Saúl Franco, El Espectador, Bogotá D.C., 31 de enero de 2017

La semana pasada se celebraron los 100 años del Instituto Nacional de Salud -INS -, una institución pública importante para la ciencia y la salud, y reflejo de los logros y problemas de la salud pública y de nuestro sistema de salud.

Este tipo de institutos surgió en el mundo a finales del siglo XIX, en pleno auge de la higiene y la bacteriología, para enfrentar con vacunas, medicamentos y medidas sanitarias enfermedades infecciosas como la fiebre amarilla, la rabia, la difteria, la tuberculosis y la malaria. Posiblemente el pionero y más importante de Europa fue el Instituto Pasteur -IP- de Francia, fundado hace 130 años – en 1887- y dedicado a la investigación, la enseñanza y las acciones de salud pública.

En el mismo año se fundó en los Estados Unidos el Instituto Nacional de Salud -NIH por su sigla en inglés -, motivado por la importancia de la investigación médica y la necesidad de proteger la salud de la marina mercante.  En Brasil se creó en 1900 el Instituto Seroterápico, que se convirtió después en la Fundación Oswaldo Cruz – Fiocruz − para enfrentar las epidemias de peste bubónica y fiebre amarilla. La Fiocruz ha desarrollado los mismos frentes del IP y ha sido protagonista de la salud pública brasilera.

Nuestro INS ha hecho valiosos aportes en investigación, actividades y productos para la salud pública. A mitad del siglo pasado llegó a producir uno de los mejores sueros antiofídicos de la región, y quinina para tratar el paludismo. En los sesenta ya producía vacunas contra la fiebre amarilla y la viruela, y lideraba la construcción de acueductos rurales. Más adelante produjo sales de rehidratación oral para el manejo de las diarreas. Desde hace 37 años edita la revista Biomédica y desde 2006 mantiene el Sistema de Vigilancia Epidemiológica.  El INS ha sido fundamental en el manejo de enfermedades como el VIH/Sida, el Chikungunya y el Zika. Y desde 2013 alberga el Observatorio Nacional de Salud, que viene publicando una serie de informes técnicos de alta calidad sobre temas prioritarios en salud pública, como la violencia, la desnutrición, la mortalidad y las desigualdades sociales en salud.

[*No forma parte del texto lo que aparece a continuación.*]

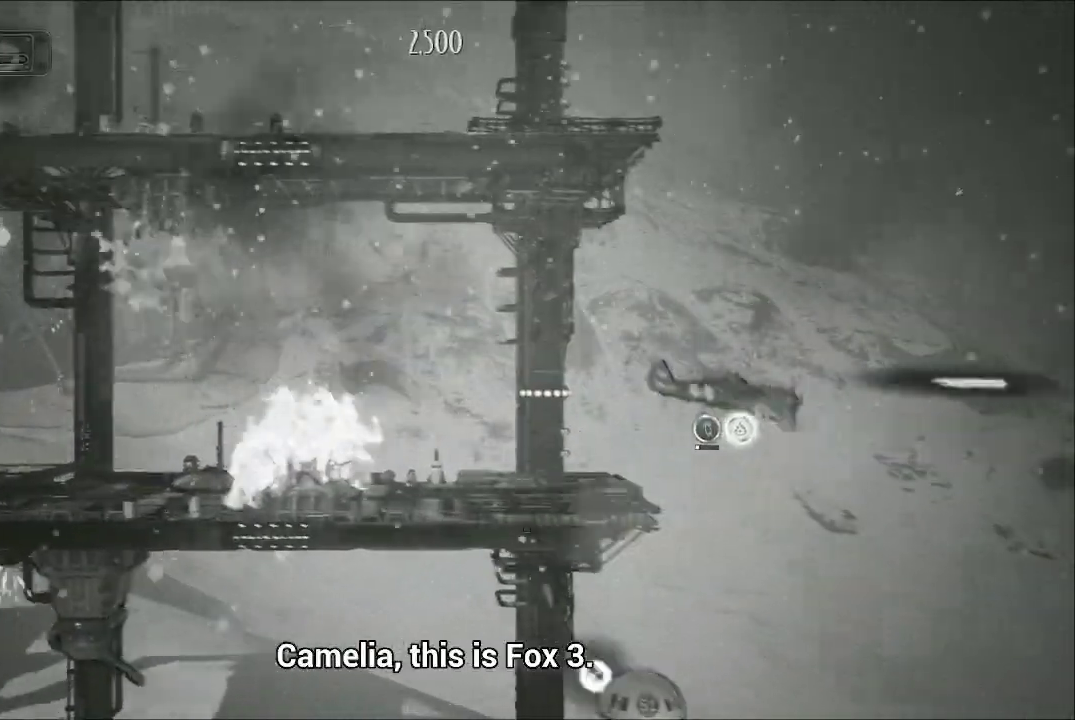
{"buttons": ["A"], "left_stick": "down-left", "right_stick": "center", "events": [[367, "left_stick", "down-left"]]}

Obviamente el INS no ha estado exento ni de las confrontaciones ideológicas, ni de los cambios en las políticas de salud, ni de los vicios de la práctica política. La persistente hegemonía biomédica, por ejemplo, le ha impedido abordar de mejor manera tanto las enfermedades infecciosas como otros problemas de salud pública.

Pero, en mi opinión, el golpe más fuerte lo recibió el INS con la Ley 100 de 1993, por el descrédito de lo público y la mercantilización de la salud. Desde entonces ha venido padeciendo el recorte de sus funciones, recursos y personal. En 1994, las tereas de vigilancia de medicamentos y alimentos pasaron a otra institución. Desde el año 2000 no produce vacunas ni sales de rehidratación oral. Entre 2013 y 2015 dejó de producir suero antiofídico (¿por qué?).  Los 64.000 millones de pesos de su presupuesto de 2011 se redujeron en 2017 a 44.100 millones, menos de 15 millones de dólares. Numerosos científicos se han retirado en los últimos años por falta de apoyo y precariedad laboral. El INS sobrevive, pero muy debilitado.

Mientras en Estados Unidos el presupuesto del NIH es de US$ 33.000 millones este año, 80% de los cuales se dedica a financiar investigadores en el país y en el exterior, nuestro centenario INS apenas logra mantenerse con los US$ 15 millones anotados. Y mientras en Brasil, a pesar del actual embate autoritario, desde la Fiocruz intentan seguir defendiendo lo público y el Sistema Único de Salud, el INS sigue expuesto a la corrupción y padeciendo las consecuencias del desmonte implacable de lo público y de la prioridad de los negocios sobre la salud y la investigación científica.

Claro que hay que guardar las proporciones, pero el INS no merece ni debe seguir soportando esta suerte en sus próximos cien años.